Thursday, November 18, 2010

Fictional psycopathy beyond Dexter

39. We Need to Talk about Kevin by Lionel Shriver

I'm a sucker for books that instantly reveal a horrifying event, and the rest of the story is dedicated to tracing the steps that lead to the event. The thrill of the read is to find out how and why the characters get into a situation. And yes, I have begun reading John Dies at the End, which seems at first glance to be the most extreme example of this kind of storytelling--it's all given away in the title, for heaven's sake! I love it!

This fiction offers the reader a chance to be an armchair psychologist. The mother of Kevin, a teenager who sits in jail for a school shooting, writes letters addressed to Dear Franklin, who is soon revealed to be Kevin's father. Eva, the mother, writes about her struggles in continuing with her life after the school shooting and about visiting Kevin in the prison, but the majority of any single letter focuses on retelling Eva and Franklin's history together, how they decided to have a child and then another, and how for Eva it was clear that Kevin was growing up to be a disturbed individual, whereas Franklin would dismiss Eva's concerns as exaggeration. In these letters Eva reveals secrets she kept from Franklin in order to either protect him, or to avoid confrontation. Or who knows why. For leverage, maybe.
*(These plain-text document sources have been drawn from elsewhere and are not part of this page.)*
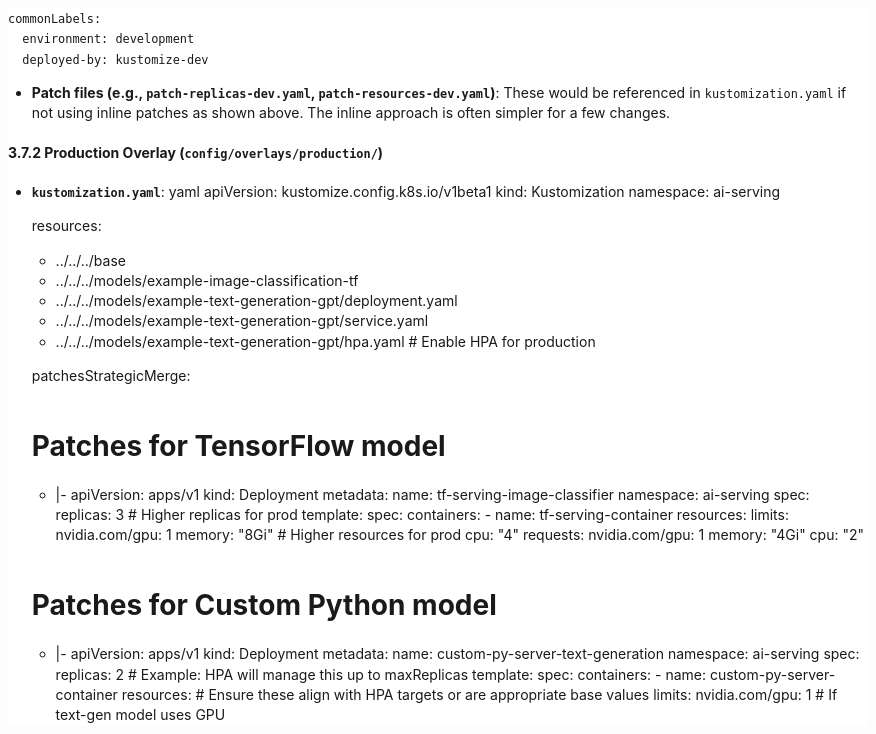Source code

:     commonLabels:
      environment: development
      deployed-by: kustomize-dev
    
*   **Patch files (e.g., `patch-replicas-dev.yaml`, `patch-resources-dev.yaml`)**: These would be referenced in `kustomization.yaml` if not using inline patches as shown above. The inline approach is often simpler for a few changes.

#### 3.7.2 Production Overlay (`config/overlays/production/`)
*   **`kustomization.yaml`**:
    yaml
    apiVersion: kustomize.config.k8s.io/v1beta1
    kind: Kustomization
    namespace: ai-serving

    resources:
      - ../../../base
      - ../../../models/example-image-classification-tf
      - ../../../models/example-text-generation-gpt/deployment.yaml
      - ../../../models/example-text-generation-gpt/service.yaml
      - ../../../models/example-text-generation-gpt/hpa.yaml # Enable HPA for production

    patchesStrategicMerge:
      # Patches for TensorFlow model
      - |-
        apiVersion: apps/v1
        kind: Deployment
        metadata:
          name: tf-serving-image-classifier
          namespace: ai-serving
        spec:
          replicas: 3 # Higher replicas for prod
          template:
            spec:
              containers:
              - name: tf-serving-container
                resources:
                  limits:
                    nvidia.com/gpu: 1
                    memory: "8Gi" # Higher resources for prod
                    cpu: "4"
                  requests:
                    nvidia.com/gpu: 1
                    memory: "4Gi"
                    cpu: "2"
      # Patches for Custom Python model
      - |-
        apiVersion: apps/v1
        kind: Deployment
        metadata:
          name: custom-py-server-text-generation
          namespace: ai-serving
        spec:
          replicas: 2 # Example: HPA will manage this up to maxReplicas
          template:
            spec:
              containers:
              - name: custom-py-server-container
                resources: # Ensure these align with HPA targets or are appropriate base values
                  limits:
                    nvidia.com/gpu: 1 # If text-gen model uses GPU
While it is obvious that Franklin is clueless and his behavior seems to worsen the situation with Kevin and only Eva sees Kevin as who he really is, Eva is unable to discuss her rearing methods and reactions to Kevin objectively--which leaves this job for the reader.

It is an absolutely thrilling a job to figure out what Eva thought the reasons behind Kevin's behavior were, and to also read between the unstressed, subtle and not-so-subtle cues of how Eva's behavior toward the child might have had an effect of some kind as well.
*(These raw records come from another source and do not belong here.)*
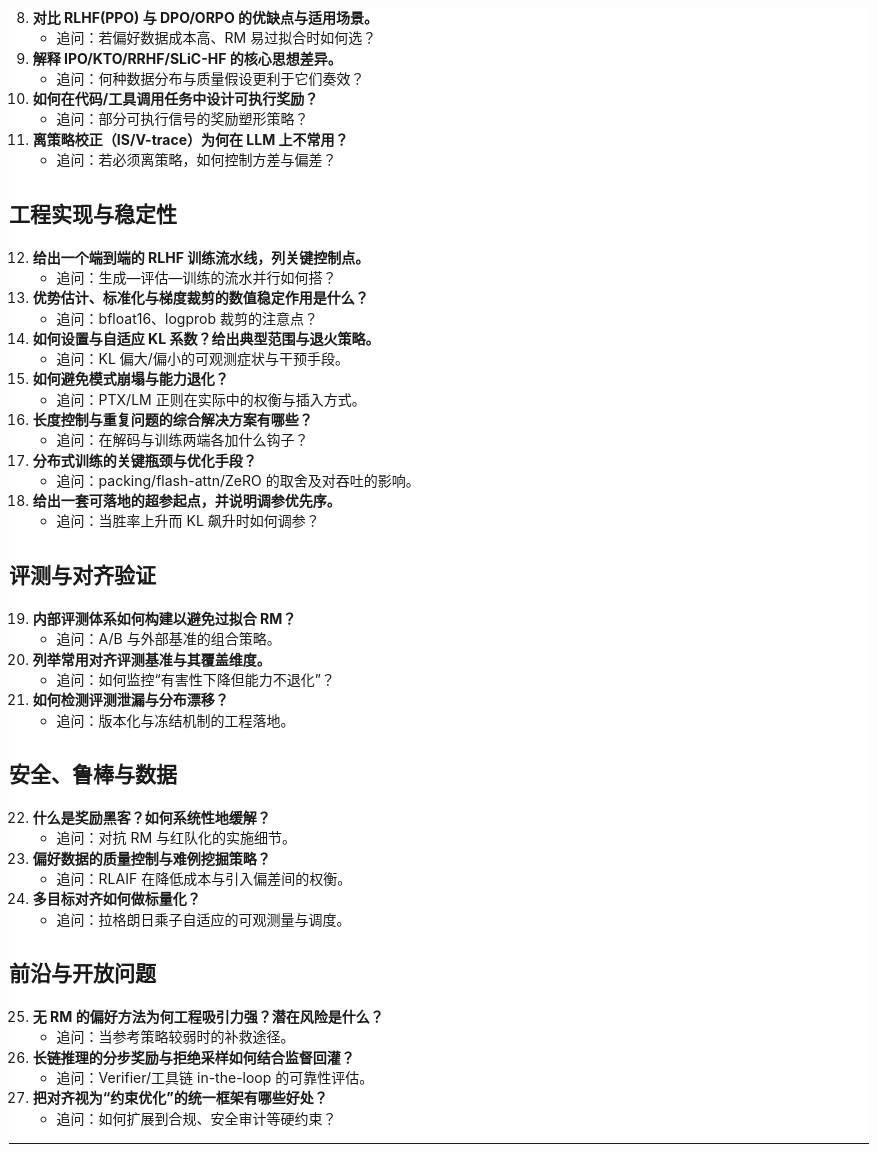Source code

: 8. **对比 RLHF(PPO) 与 DPO/ORPO 的优缺点与适用场景。**  
   - 追问：若偏好数据成本高、RM 易过拟合时如何选？
9. **解释 IPO/KTO/RRHF/SLiC-HF 的核心思想差异。**  
   - 追问：何种数据分布与质量假设更利于它们奏效？
10. **如何在代码/工具调用任务中设计可执行奖励？**  
    - 追问：部分可执行信号的奖励塑形策略？
11. **离策略校正（IS/V-trace）为何在 LLM 上不常用？**  
    - 追问：若必须离策略，如何控制方差与偏差？

## 工程实现与稳定性

12. **给出一个端到端的 RLHF 训练流水线，列关键控制点。**  
    - 追问：生成—评估—训练的流水并行如何搭？
13. **优势估计、标准化与梯度裁剪的数值稳定作用是什么？**  
    - 追问：bfloat16、logprob 裁剪的注意点？
14. **如何设置与自适应 KL 系数？给出典型范围与退火策略。**  
    - 追问：KL 偏大/偏小的可观测症状与干预手段。
15. **如何避免模式崩塌与能力退化？**  
    - 追问：PTX/LM 正则在实际中的权衡与插入方式。
16. **长度控制与重复问题的综合解决方案有哪些？**  
    - 追问：在解码与训练两端各加什么钩子？
17. **分布式训练的关键瓶颈与优化手段？**  
    - 追问：packing/flash-attn/ZeRO 的取舍及对吞吐的影响。
18. **给出一套可落地的超参起点，并说明调参优先序。**  
    - 追问：当胜率上升而 KL 飙升时如何调参？

## 评测与对齐验证

19. **内部评测体系如何构建以避免过拟合 RM？**  
    - 追问：A/B 与外部基准的组合策略。
20. **列举常用对齐评测基准与其覆盖维度。**  
    - 追问：如何监控“有害性下降但能力不退化”？
21. **如何检测评测泄漏与分布漂移？**  
    - 追问：版本化与冻结机制的工程落地。

## 安全、鲁棒与数据

22. **什么是奖励黑客？如何系统性地缓解？**  
    - 追问：对抗 RM 与红队化的实施细节。
23. **偏好数据的质量控制与难例挖掘策略？**  
    - 追问：RLAIF 在降低成本与引入偏差间的权衡。
24. **多目标对齐如何做标量化？**  
    - 追问：拉格朗日乘子自适应的可观测量与调度。

## 前沿与开放问题

25. **无 RM 的偏好方法为何工程吸引力强？潜在风险是什么？**  
    - 追问：当参考策略较弱时的补救途径。
26. **长链推理的分步奖励与拒绝采样如何结合监督回灌？**  
    - 追问：Verifier/工具链 in-the-loop 的可靠性评估。
27. **把对齐视为“约束优化”的统一框架有哪些好处？**  
    - 追问：如何扩展到合规、安全审计等硬约束？

---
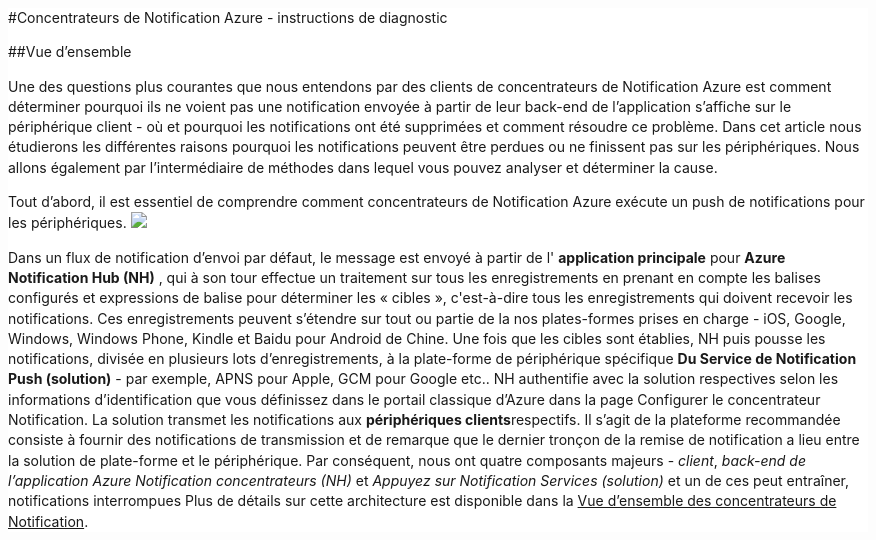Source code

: <properties 
    pageTitle="Concentrateurs de Notification Azure - instructions de diagnostic" 
    description="Instructions sur la façon de diagnostiquer des problèmes courants avec les concentrateurs de Notification Azure." 
    services="notification-hubs" 
    documentationCenter="Mobile" 
    authors="ysxu" 
    manager="dwrede" 
    editor=""/>

<tags 
    ms.service="notification-hubs" 
    ms.workload="mobile" 
    ms.tgt_pltfrm="NA" 
    ms.devlang="multiple" 
    ms.topic="article" 
    ms.date="10/03/2016" 
    ms.author="yuaxu"/>

#<a name="azure-notification-hubs---diagnosis-guidelines"></a>Concentrateurs de Notification Azure - instructions de diagnostic

##<a name="overview"></a>Vue d’ensemble

Une des questions plus courantes que nous entendons par des clients de concentrateurs de Notification Azure est comment déterminer pourquoi ils ne voient pas une notification envoyée à partir de leur back-end de l’application s’affiche sur le périphérique client - où et pourquoi les notifications ont été supprimées et comment résoudre ce problème. Dans cet article nous étudierons les différentes raisons pourquoi les notifications peuvent être perdues ou ne finissent pas sur les périphériques. Nous allons également par l’intermédiaire de méthodes dans lequel vous pouvez analyser et déterminer la cause. 

Tout d’abord, il est essentiel de comprendre comment concentrateurs de Notification Azure exécute un push de notifications pour les périphériques.
![][0]

Dans un flux de notification d’envoi par défaut, le message est envoyé à partir de l' **application principale** pour **Azure Notification Hub (NH)** , qui à son tour effectue un traitement sur tous les enregistrements en prenant en compte les balises configurés et expressions de balise pour déterminer les « cibles », c'est-à-dire tous les enregistrements qui doivent recevoir les notifications. Ces enregistrements peuvent s’étendre sur tout ou partie de la nos plates-formes prises en charge - iOS, Google, Windows, Windows Phone, Kindle et Baidu pour Android de Chine. Une fois que les cibles sont établies, NH puis pousse les notifications, divisée en plusieurs lots d’enregistrements, à la plate-forme de périphérique spécifique **Du Service de Notification Push (solution)** - par exemple, APNS pour Apple, GCM pour Google etc.. NH authentifie avec la solution respectives selon les informations d’identification que vous définissez dans le portail classique d’Azure dans la page Configurer le concentrateur Notification. La solution transmet les notifications aux **périphériques clients**respectifs. Il s’agit de la plateforme recommandée consiste à fournir des notifications de transmission et de remarque que le dernier tronçon de la remise de notification a lieu entre la solution de plate-forme et le périphérique. Par conséquent, nous ont quatre composants majeurs - *client*, *back-end de l’application* *Azure Notification concentrateurs (NH)* et *Appuyez sur Notification Services (solution)* et un de ces peut entraîner, notifications interrompues Plus de détails sur cette architecture est disponible dans la [Vue d’ensemble des concentrateurs de Notification].


[0]: ./media/notification-hubs-diagnosing/Architecture.png
[1]: ./media/notification-hubs-diagnosing/GCMConfigure.png
[2]: ./media/notification-hubs-diagnosing/GCMEnable.png
[3]: ./media/notification-hubs-diagnosing/GCMServerKey.png
[4]: ./media/notification-hubs-diagnosing/PortalConfigure.png
[5]: ./media/notification-hubs-diagnosing/PortalDashboard.png
[6]: ./media/notification-hubs-diagnosing/PortalMonitoring.png
[7]: ./media/notification-hubs-diagnosing/PortalTestNotification.png
[8]: ./media/notification-hubs-diagnosing/VSRegistrations.png
[9]: ./media/notification-hubs-diagnosing/VSServerExplorer.png
[10]: ./media/notification-hubs-diagnosing/VSTestNotification.png
[Vue d’ensemble des concentrateurs de notification]: notification-hubs-push-notification-overview.md
[Didacticiels mise en route]: notification-hubs-windows-store-dotnet-get-started-wns-push-notification.md
[Directives de modèle]: https://msdn.microsoft.com/library/dn530748.aspx 
[Conseils de APNS]: https://developer.apple.com/library/ios/documentation/NetworkingInternet/Conceptual/RemoteNotificationsPG/Chapters/ApplePushService.html#//apple_ref/doc/uid/TP40008194-CH100-SW4
[Conseils de GCM]: http://developer.android.com/google/gcm/adv.html
[Exportation/importation des enregistrements]: http://msdn.microsoft.com/library/dn790624.aspx
[Explorateur de ServiceBus]: http://msdn.microsoft.com/library/dn530751.aspx
[Code ServiceBus Explorer]: https://code.msdn.microsoft.com/windowsazure/Service-Bus-Explorer-f2abca5a
[Vue d’ensemble de l’Explorateur de serveur VS]: http://msdn.microsoft.com/library/windows/apps/xaml/dn792122.aspx 
[VS Server Explorer de blog - 1]: http://azure.microsoft.com/blog/2014/04/09/deep-dive-visual-studio-2013-update-2-rc-and-azure-sdk-2-3/#NotificationHubs 
[VS Server Explorer de blog - 2]: http://azure.microsoft.com/blog/2014/08/04/announcing-release-of-visual-studio-2013-update-3-and-azure-sdk-2-4/ 
[Fonction de EnableTestSend]: http://msdn.microsoft.com/library/microsoft.servicebus.notifications.notificationhubclient.enabletestsend.aspx
[Accès de télémétrie par programmation]: http://msdn.microsoft.com/library/azure/dn458823.aspx
[Accès de télémétrie par exemple d’API]: https://github.com/Azure/azure-notificationhubs-samples/tree/master/FetchNHTelemetryInExcel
Also, I'm very much used to epistolary novels being used for romantic purposes (not their sole purpose, I just associate them thus), so the format of this novel was a great choice. It completely disagrees with the cold, calm, very unemotional tone of Eva's letters.

This novel is a real heart-pounder to the very end, where what we already know is going to happen happens. And yet the shooting is much more chilling than I had imagined. A wonderfully written book, if that adverb can be used for a book about multiple murders and other horrifying events perpetrated by a sociopath.